**About this task**.
Report back every line from the entries below in which the word "despesas" occurs.

· · ·

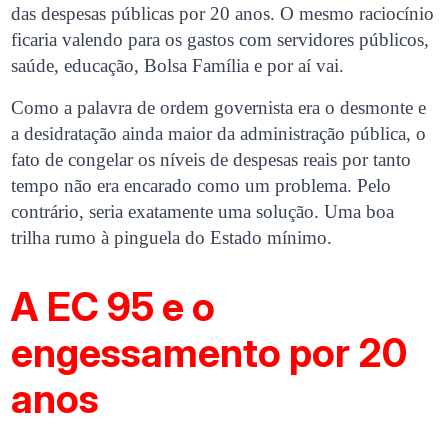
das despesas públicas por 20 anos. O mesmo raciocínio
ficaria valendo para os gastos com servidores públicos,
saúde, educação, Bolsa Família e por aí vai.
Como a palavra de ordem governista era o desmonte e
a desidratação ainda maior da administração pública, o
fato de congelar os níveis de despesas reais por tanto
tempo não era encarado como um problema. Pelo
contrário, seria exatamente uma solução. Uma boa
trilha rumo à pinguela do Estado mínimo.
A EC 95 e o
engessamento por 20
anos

· · ·

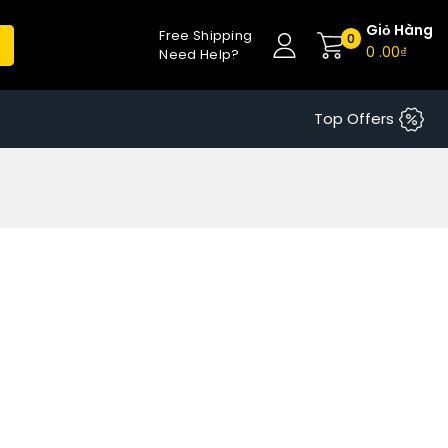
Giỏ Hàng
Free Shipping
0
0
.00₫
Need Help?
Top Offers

· · ·

**Response to this exercise**.
das despesas públicas por 20 anos. O mesmo raciocínio
fato de congelar os níveis de despesas reais por tanto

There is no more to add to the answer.